In Times Like These…
Some thoughts about current events, human behavior and the viral nature of panic.
I am not an infectious disease expert. I cannot speak with any authority on COVID 19, also known as Coronavirus. Even if I could, I’m quite sure there is nothing more that I could offer to the already-too-loud cacophony of the existing news coverage out there anyway, so I promise not to add to that din here.
What I think I can speak to with some authority is human nature. More specifically, I can speak with more than 35 years of personal experience about the tendency of investors, when put under sudden duress, to do absolutely the wrong thing at the wrong time – unless they have someone they trust reinforcing the principles underpinning their goal-focused investment plan, empathetically refocusing them on their long-term objectives, and patiently but firmly guiding them through whatever crisis it is that’s currently threatening their sense of well-being. That’s the aim of this missive.
As I write this on Friday afternoon February 28th, the S&P 500 has just closed at 2954. In just nine short days, and only seven trading days, it has fallen 439 points and -12.9% from the all-time high of 3393 it set on February 19th. Other major equity indices across the globe have declined by similar margins in this global panic, and the resulting so-called “flight to safety” of billions of dollars reflexively bailing out of stocks has driven the yield on the 10-year U.S. Treasury Bond to the never-before seen level of 1.13%. The sense of fear is palpable, and the headlines, not at all surprisingly, are dire.

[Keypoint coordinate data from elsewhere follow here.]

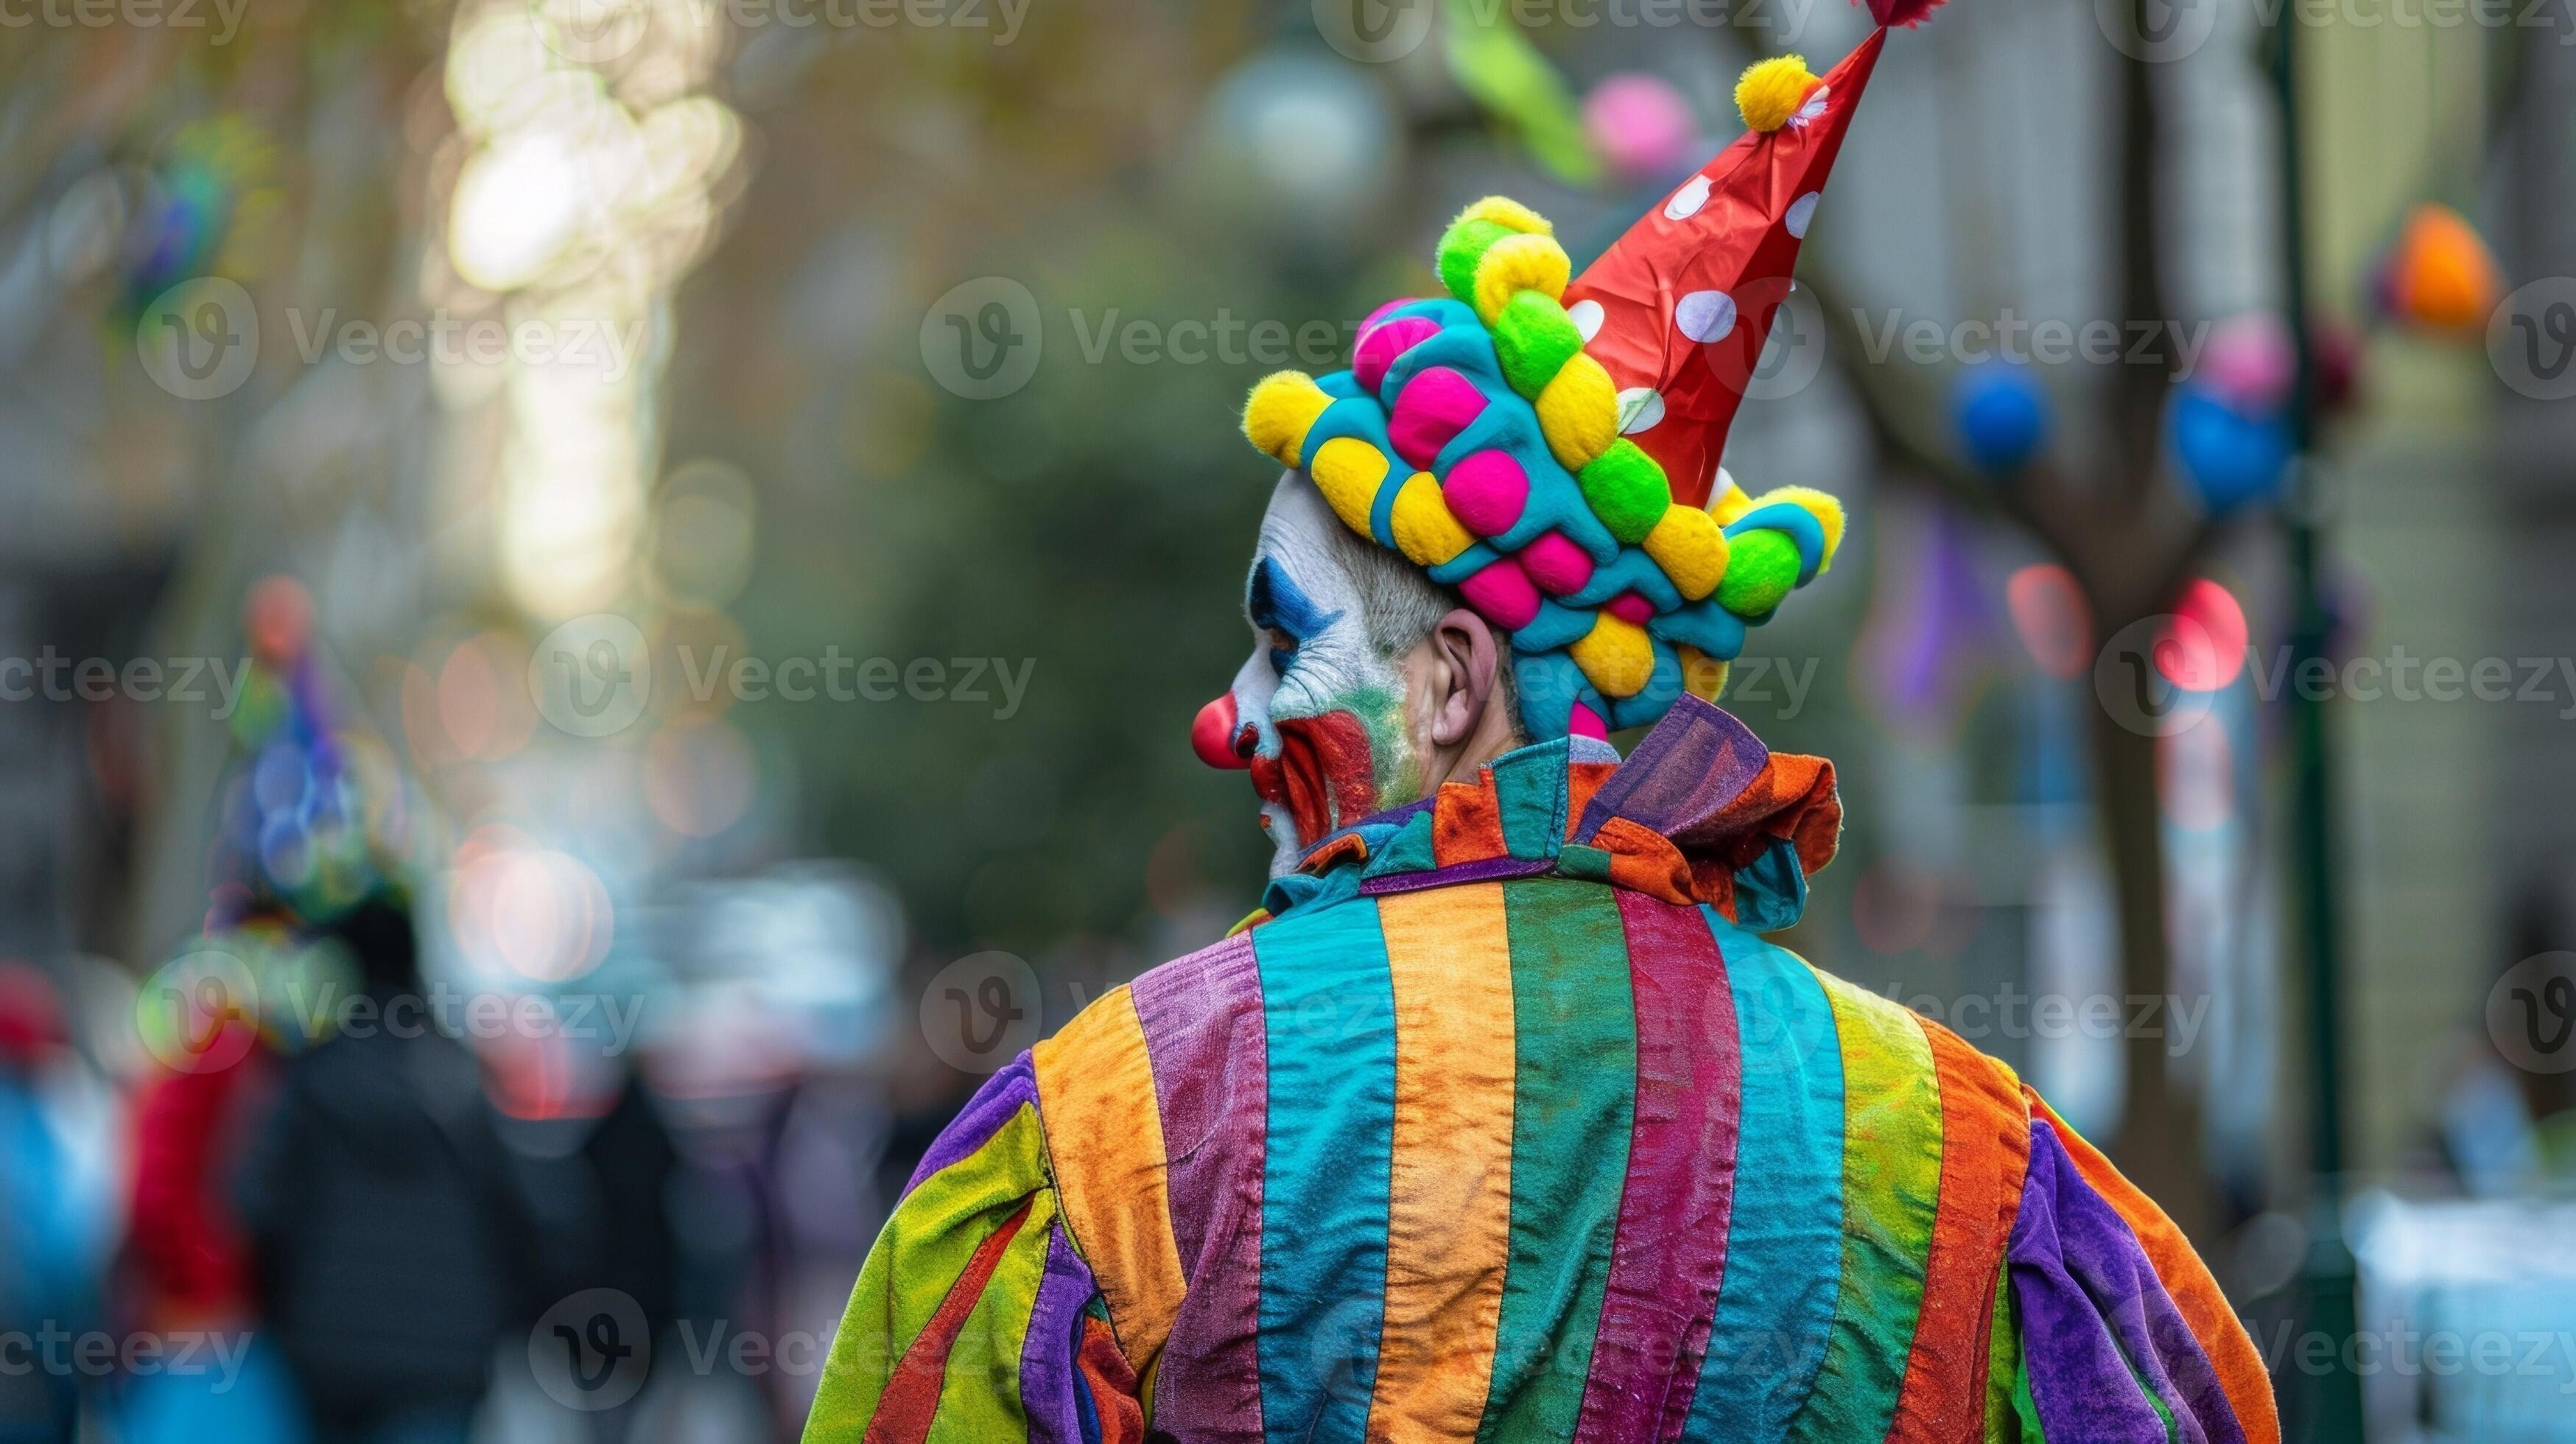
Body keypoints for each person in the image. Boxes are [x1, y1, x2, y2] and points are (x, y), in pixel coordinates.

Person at [805, 9, 2280, 1440]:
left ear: (1450, 680)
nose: (1230, 718)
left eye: (1279, 643)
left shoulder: (1125, 1116)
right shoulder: (1958, 1152)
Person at [235, 897, 530, 1444]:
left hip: (329, 1358)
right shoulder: (460, 1078)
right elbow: (521, 1211)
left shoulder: (310, 1080)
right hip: (445, 1360)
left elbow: (254, 1204)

Trust me, as investors ourselves, and as human beings, we feel that anxiety. We feel it about our own investment portfolios. More pointedly, we feel it about our client’s portfolios too, because your success is important to us, and because your sense of trust and confidence in us is critical. Without it, we’re lost, so it’s natural that any time that trust and confidence could be threatened we feel anxiety. What we don’t do though, is to act on those emotions. We act instead on principles. We take a patient, long-term view. We build disciplined, broadly diversified portfolios, and we keep a resolute faith, grounded in hard-nosed historical fact, that the future will eventually be better.
To help you keep this current (so far) decline in perspective, the average intra-year decline of the S&P 500 for the last 40 years, according to J.P. Morgan, has been -13.8%. With this one, we’re not even there yet. In other words, painful declines like this in the indices that track the great businesses of the U.S. and the world have happened all the time. In many of those intervening years we’ve experienced declines of a great deal more than what we’re experiencing now. Despite all that soul-shaking volatility, a hypothetical investment of $100,000 made in the S&P 500 in January of 1980 and simply left to compound would have grown to over $8 million by the end of 2019. There is great power in patience, discipline and faith.
Obviously, this could continue for some time. We can’t know for sure. However, if the history above is any guide, and it’s the only guide we have, the biggest risk investors face lies not in stalwartly owning the shares of great companies through thick and thin, but in mistaking perfectly normal volatility for the end of the world and bailing out of them at precisely the wrong time.
I do not claim to have any idea how far this outbreak will spread, nor how many lives it will claim before it is ultimately brought under control. This is not an attempt to minimize the seriousness of the challenge, nor to dismiss the anxiety and fear people naturally feel at suddenly facing the unknown. Importantly, neither is the sharp sell-off in financial markets this contagion has provoked a reason to “rejoice” as one well-known financial pundit is purported to have opined this week. We – humanity – are now facing a serious challenge. We must face it together, and it’s callous, divisive and arrogant to be reveling in other’s misfortune.
That said, I’m quite certain that many, if not most, of the world’s epidemiologists and virologists are working on this challenge right now. I firmly believe that their efforts will ultimately succeed. It’s worth pointing out that the present-day inter-connectedness of countries and cultures that has helped to facilitate the rapid spread of this disease throughout the globe has also provided scientists and medical professionals around the world with an unprecedented level of real-time, high-tech information-sharing.
Clearly, this is nothing more (or less) than my personal statement of faith in the future, but if the history of similar outbreaks in the 21st century is any guide, this would seem to be a reasonable hypothesis. As evidence I’d point you towards:
SARS in 2003-2004, which also originated in China
The bird flu epidemic in 2005-2006
A new strain of swine flu in 2009
The Ebola outbreak in the autumn of 2014
The Zika virus outbreak in 2016-2017
Seventeen years ago, on January 31, 2003, the super-spreader of SARS checked into a hospital in Guangzhou, basically infecting the entire staff. The epidemic exploded from there. On that first day of the litany of epidemics listed above, the S&P 500 closed at 855.70.
Today, in the dark miasma of the current unpleasantness, seventeen years and now six epidemics later (including this one) the index is close to three and a half times higher – not including any reinvested dividends.
Keep the faith. All is not lost. Human ingenuity is alive and well.